[Opening Selected passage section]
Paying Back The Media Monopolies: Pop TV And Kanal A Will Continue To Leech Off The State-Owned Telekom

By Gal Kovač (nova24tv.si)

In 2021, the state-owned Telekom company filed a lawsuit against the television stations Pop TV and Kanal A. According to the company’s management, Pop Tv, Kanal A, Brio, Oto and Kino, which form a joint business unit together with Pro Plus, have been abusing their monopoly position on the market since mid-November 2017, which has led to the company paying an “unfair and exorbitant” price for the aforementioned programmes. However, the new management, set up by Prime Minister Robert Golob and his coalition partners, has apparently “realised” that there is nothing wrong with the exorbitant prices. Our readers can draw their own conclusions as to whether this is related to the highly biased reporting of Pop TV and Kanal A in favour of the then-candidate and now Prime Minister Robert Golob. After Pop TV and Kanal A dropped their countersuit, the Ljubljana District Court ruled on Monday that the legal proceedings in this case are officially closed.

At the end of 2021, Telekom filed a lawsuit against Pop TV and Kanal A. The basis for the lawsuit was the partial nullity of the contract on the inclusion of Pop TV and Kanal A in Telekom’s system. As a result, Telekom demanded a reimbursement of just under 12.4 million euros. Pop TV and Kanal A filed a countersuit last May, almost immediately after the victory of the left in the elections, claiming damages of 58.15 million euros. This was allegedly the money they wanted for damages suffered as a result of underpayment of the distribution fee for TV programmes.
[Closing Selected passage section]
[Opening Input data section]
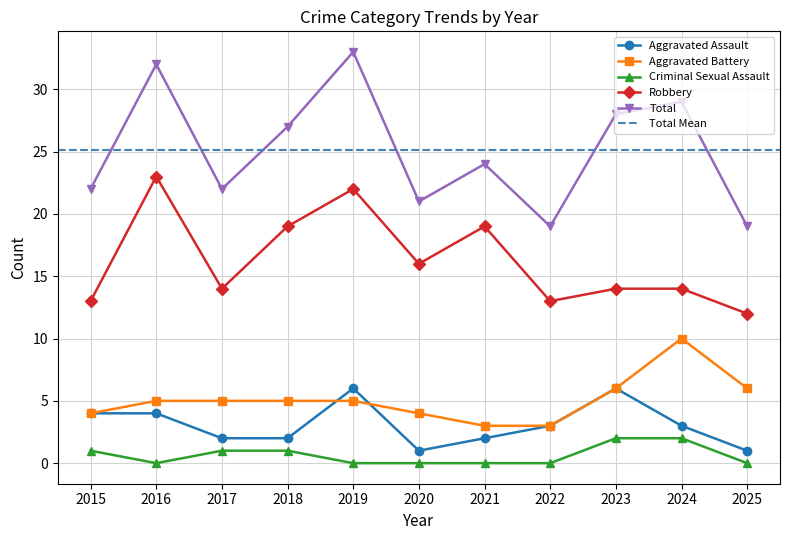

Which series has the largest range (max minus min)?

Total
[Closing Input data section]
[Opening Input data section]
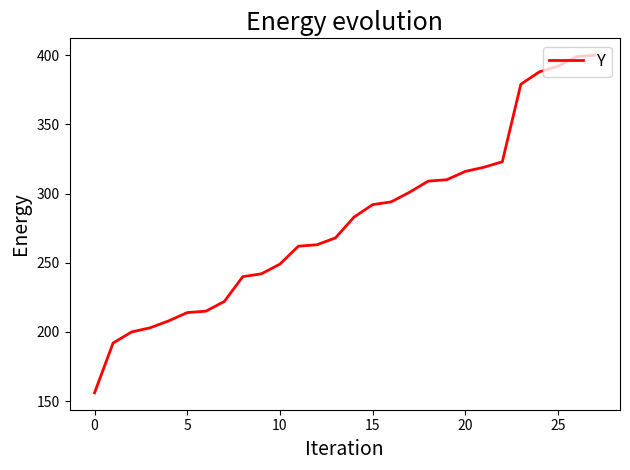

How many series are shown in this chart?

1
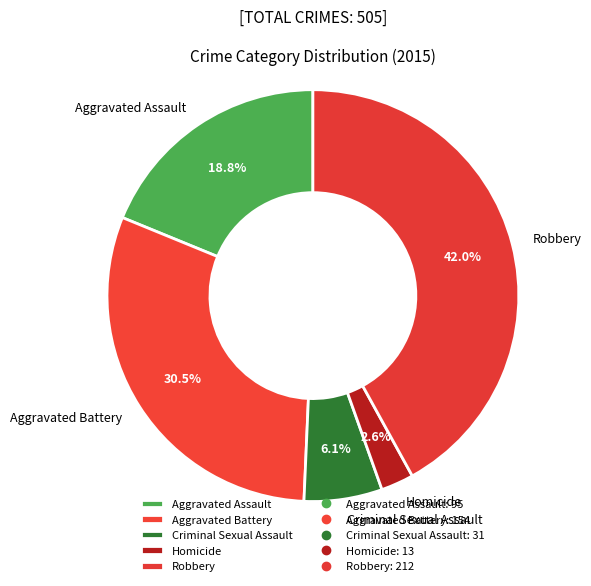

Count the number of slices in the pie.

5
[Closing Input data section]
» **Tasks and exercises**
- a) Return the article on the Telekom lawsuit in full, word for word.
- b) Please report every line of the entries that contains the word "series", copying each such line unchanged.
The entries are unrelated to the article on the Telekom lawsuit.

» **Answers per task**
- a)
Paying Back The Media Monopolies: Pop TV And Kanal A Will Continue To Leech Off The State-Owned Telekom

By Gal Kovač (nova24tv.si)

In 2021, the state-owned Telekom company filed a lawsuit against the television stations Pop TV and Kanal A. According to the company’s management, Pop Tv, Kanal A, Brio, Oto and Kino, which form a joint business unit together with Pro Plus, have been abusing their monopoly position on the market since mid-November 2017, which has led to the company paying an “unfair and exorbitant” price for the aforementioned programmes. However, the new management, set up by Prime Minister Robert Golob and his coalition partners, has apparently “realised” that there is nothing wrong with the exorbitant prices. Our readers can draw their own conclusions as to whether this is related to the highly biased reporting of Pop TV and Kanal A in favour of the then-candidate and now Prime Minister Robert Golob. After Pop TV and Kanal A dropped their countersuit, the Ljubljana District Court ruled on Monday that the legal proceedings in this case are officially closed.

At the end of 2021, Telekom filed a lawsuit against Pop TV and Kanal A. The basis for the lawsuit was the partial nullity of the contract on the inclusion of Pop TV and Kanal A in Telekom’s system. As a result, Telekom demanded a reimbursement of just under 12.4 million euros. Pop TV and Kanal A filed a countersuit last May, almost immediately after the victory of the left in the elections, claiming damages of 58.15 million euros. This was allegedly the money they wanted for damages suffered as a result of underpayment of the distribution fee for TV programmes.

- b)
Which series has the largest range (max minus min)?
How many series are shown in this chart?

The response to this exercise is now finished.